Bei einem Zugunglück in Nordfriesland sind am Montagabend drei Menschen verletzt worden. Ein Güter- und ein Regionalzug waren auf der Strecke Hamburg-Westerland/Sylt in Langenhorn zwischen Niebüll und Bredstedt kollidiert.

HB/dpa HAMBURG/NIEBÜLL. Unmittelbar vor dem Unfall um 19.55 Uhr sei der Güterzug im Bahnhof von Langenhorn entgleist, teilten Sprecher der Deutschen Bahn AG in Hamburg und des Flensburger Bundesgrenzschutzamts (BGS) mit. Nach ersten Ermittlungen entstand ein Millionenschaden.
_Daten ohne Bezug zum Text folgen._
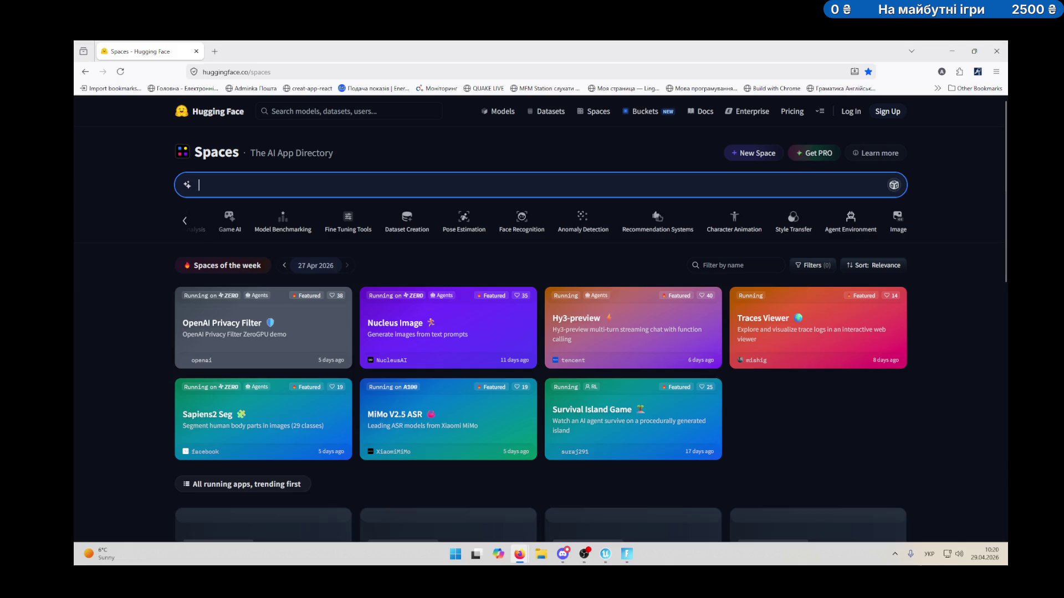
text(ки)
Bahnsprecher Egbert Meyer-Lovis sagte, der Lokführer der von Sylt kommenden Regionalbahn sei schwer verletzt worden, zwei weitere Menschen leicht. Nach Augenzeugenangaben fuhr die Regionalbahn im Bahnhof von Langenhorn gerade wieder an, als die hinteren Wagen des von Husum kommenden Güterzugs der Nordfriesischen Verkehrs- Aktiengesellschaft aus den Schienen sprangen und die vorderen Personenwagen aufschlitzten. Mehrere Waggons stürzten um. Rund 20 Fahrgäste saßen nach Grenzschutzangaben im Zug. Ein BGS-Beamter sagte, es sei ein Wunder, dass nicht mehr passiert sei.
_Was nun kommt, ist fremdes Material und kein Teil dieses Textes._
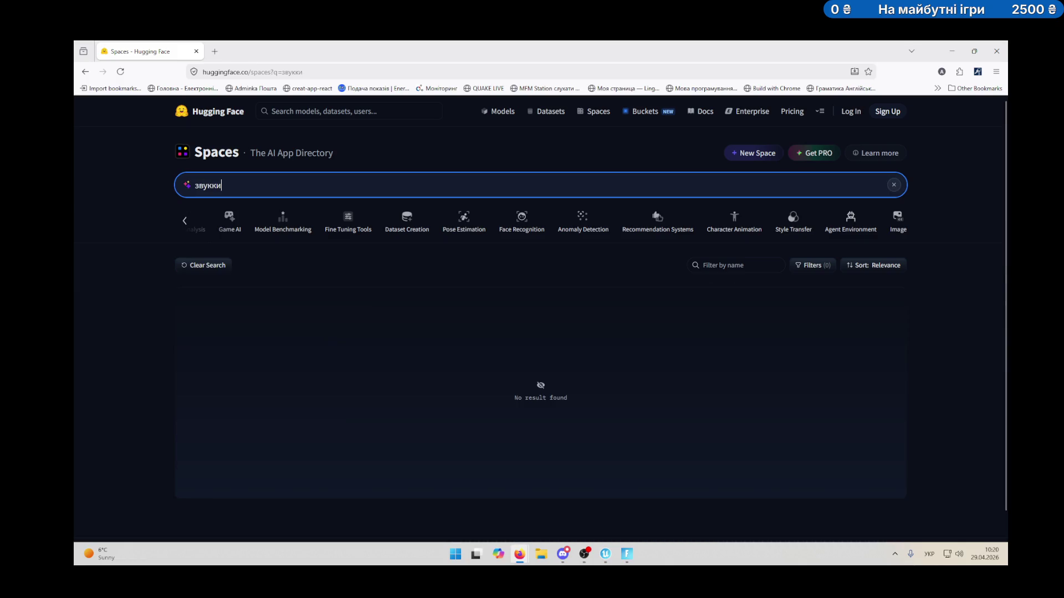
key(BackSpace)
text(и для)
Nach Angaben von Meyer-Lovis nahmen am Abend Experten der Bahn, des BGS und des Eisenbahnbundesamtes an der Unfallstelle die Ermittlungen auf. Zwei Waggons des Personenzuges seien irreparabel. Die Unfallstelle könne erst von Dienstagvormittag an mit schwerem Bergungsgerät geräumt werden.

Die Strecke bleibe mindestens bis Freitag gesperrt, sagte der Bahnsprecher weiter. Dann solle ein Gleis freigeräumt sein. Das Gegengleis bleibe sogar bis zum 23. Dezember gesperrt. Ein Busersatzverkehr werde eingerichtet.